TASK: Would you transcribe each entry precisely as it stands, setting aside any images?

[Plain-text engineering files]
((

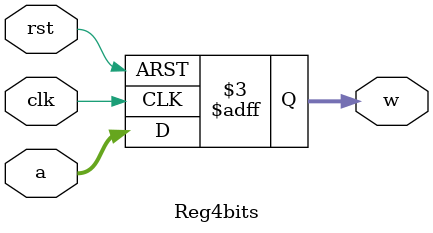
<source format=v>
module Reg4bits(clk, rst, a, w);
	input [3:0] a;
	input clk, rst;
	output reg [3:0] w;
	always @(posedge clk, posedge rst)
	begin
		if(rst == 1) w = 4'b0;
		else w <= a;
	end
endmodule

</source>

))

SOLUTION TO THIS PROBLEM:
<source format=v>
module Reg4bits(clk, rst, a, w);
	input [3:0] a;
	input clk, rst;
	output reg [3:0] w;
	always @(posedge clk, posedge rst)
	begin
		if(rst == 1) w = 4'b0;
		else w <= a;
	end
endmodule

</source>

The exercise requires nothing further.